“Finance Pros Say You’ll Have to Pry Excel Out of Their Cold, Dead Hands.”
That was the headline of an amusing story in The Wall Street Journal back in 2017. It focused on a rift in the financial sector about whether to replace spreadsheets with cloud-based analytics platforms.
C-suite execs wanted to onboard new tech. CPAs, analysts and other masters of the spreadsheet balked at the notion. “You can have my Excel, after you ripped it from my cold, dead hands,” tweeted one Denver-based accountant.
There’s no need for a tense standoff. Both sides are right in their own way.
Spreadsheets and Enterprise Resource Systems (ERPs) are well-suited to certain tasks, such as retroactive reporting and cost projections.
However, many construction contractors are now bumping into the limits of Excel and/or ERPs.

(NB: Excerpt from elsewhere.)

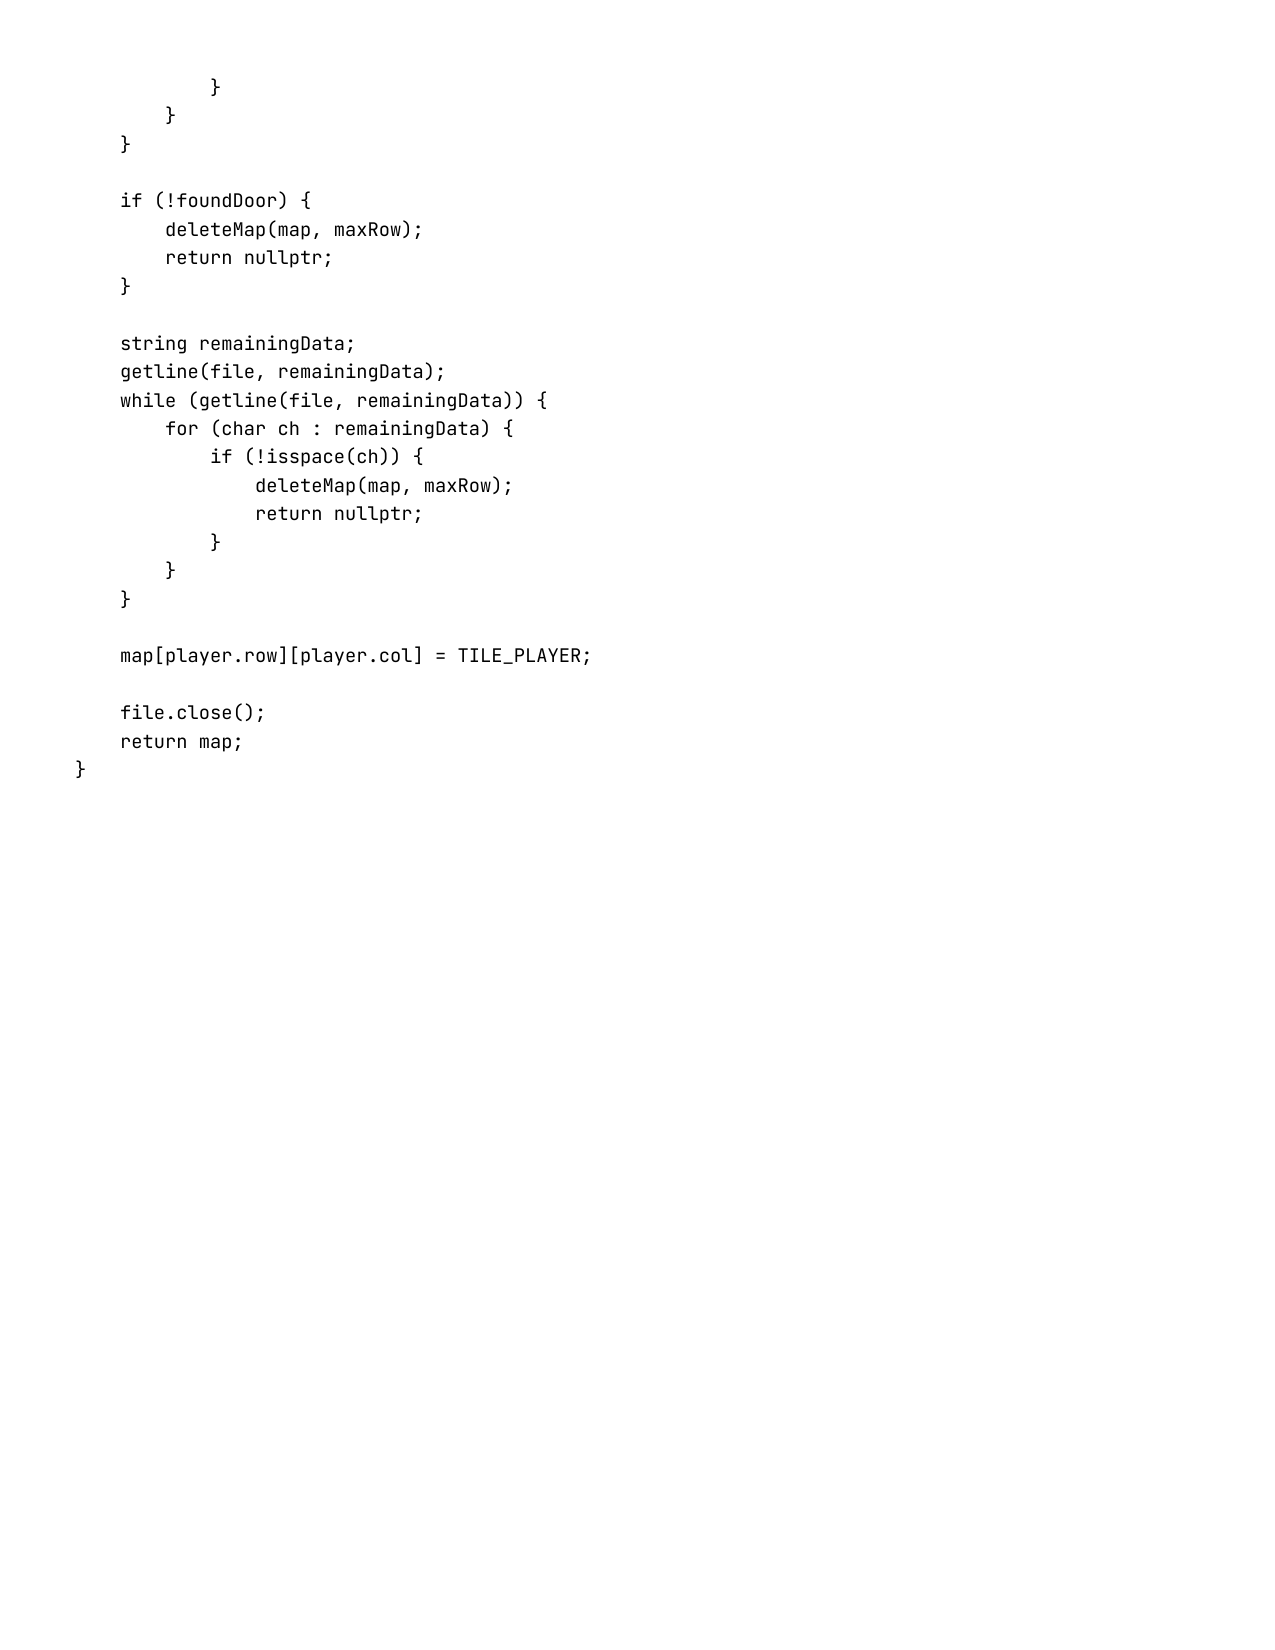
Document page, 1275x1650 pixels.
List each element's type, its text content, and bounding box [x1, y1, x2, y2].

The arrival of powerful project-management tools like Procore is part of the reason. So is the proliferation of mobile apps designed to ramp up job-site efficiency.
These changes are creating amazing new opportunities to collect and analyze newly available data related to schedules, costs, quality and safety.
However, when contractors want to step back, look at their ERP data and glean new insights into their projects and operations, they often end up spending way too much time extracting that information, manipulating it in spreadsheets and workbooks, and creating separate queries and templates.
The construction data explosion is also leading to a higher rate of errors caused by manual entry.
Moreover, many contractors now describe having too many siloed applications (one contractor had more than 40 systems, none of which could talk to each other), with crew in the field struggling to remember passwords, logins and operating instructions.